Yelchin played Pat, the moody bassist of the fictitious Virginia hardcore band the Ain’t Rights. (When a guy interviewing the band mistakenly says they’re from D.C., Alia Shawkat’s character corrects him with perfect scene-kid snobbishness. “Actually we’re from Arlington.” An upstart punk band would totally brag about being from the hometown of Dischord Records; Saulnier knows his shit.) Of any of the band members, Pat is the one least comfortable with hitching his identity to the punk scene. In that radio interview, when each of the Ain’t Rights are asked to name their “desert island band,” the rest of them toss out the expected answers — Slayer, the Misfits — but Pat is enough of an individual to say he’s not really sure. He’s not out to impress anybody; he just wants to play some tunes. The Russian-born Yelchin captured Pat’s postadolescent indeterminacy with a lot of nuance and heart. Although the tone is quite different, Pat’s arc reminds me a bit of Jake, the protagonist in Richard Linklater’s Everybody Wants Some!! — just a normal dude trying on the trappings of different cliques and subcultures in an attempt to figure out who he actually is.
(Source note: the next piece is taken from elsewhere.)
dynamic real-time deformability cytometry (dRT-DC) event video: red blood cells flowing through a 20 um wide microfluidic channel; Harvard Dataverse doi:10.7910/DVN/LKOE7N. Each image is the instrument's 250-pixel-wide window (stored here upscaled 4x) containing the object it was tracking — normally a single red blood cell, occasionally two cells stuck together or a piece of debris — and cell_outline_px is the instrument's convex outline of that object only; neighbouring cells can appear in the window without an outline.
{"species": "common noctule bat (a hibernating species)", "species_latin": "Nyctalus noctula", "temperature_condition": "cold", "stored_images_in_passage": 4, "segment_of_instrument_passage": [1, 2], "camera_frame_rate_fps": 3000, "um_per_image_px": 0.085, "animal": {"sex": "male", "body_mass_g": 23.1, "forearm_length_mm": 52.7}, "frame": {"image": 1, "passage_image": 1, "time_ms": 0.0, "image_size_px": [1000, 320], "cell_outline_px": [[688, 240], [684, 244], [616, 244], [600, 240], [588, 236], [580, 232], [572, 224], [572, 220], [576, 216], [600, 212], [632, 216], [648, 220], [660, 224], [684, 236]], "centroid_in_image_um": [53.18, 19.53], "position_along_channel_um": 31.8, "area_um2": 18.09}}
Which, as he moved through action hits to indie flicks often within the span of a couple months (in 2013 he was in Star Trek: Into Darkness, Jim Jarmusch’s vampire movie Only Lovers Left Alive, and The Smurfs 2), seems like an apt way to describe Yelchin’s career, too.
In Green Room, though, a series of violent events forces Pat to grow up in a hurry; under the gun (literally), he must figure out who he is, what he stands for, and how much he’ll do to stay alive. He conveys both sensitivity and a learned toughness — the great horror of the film is that we know we must watch the Everyman become a killer himself to survive. Without spoiling too much, I’ll say that Yelchin showed the tension between these two dynamics brilliantly in an unexpected plot twist that is equal parts Jean Yanne in Godard’s Weekend and Martin Sheen in Apocalypse Now.
An actor like Yelchin, who’d worked consistently since 2001 and frenetically in the last few years, didn’t really need to make a movie like Green Room. With a recurring role as Chekov in J.J. Abrams’s Star Trek reboot (he will appear in the third of the series, Star Trek Beyond, which is slated for release next month), he certainly could have stuck to blockbusters, or at least to less grueling projects. But Green Room was a typical, atypical choice for him; he seemed to have a range and a sense of curiosity all too rare for an actor of his generation. By sheer coincidence, Stewart’s presence in Green Room serves as a reminder that it takes a particularly talented actor to be believable as both a Trekkie and a punk. We just lost one of them way too soon.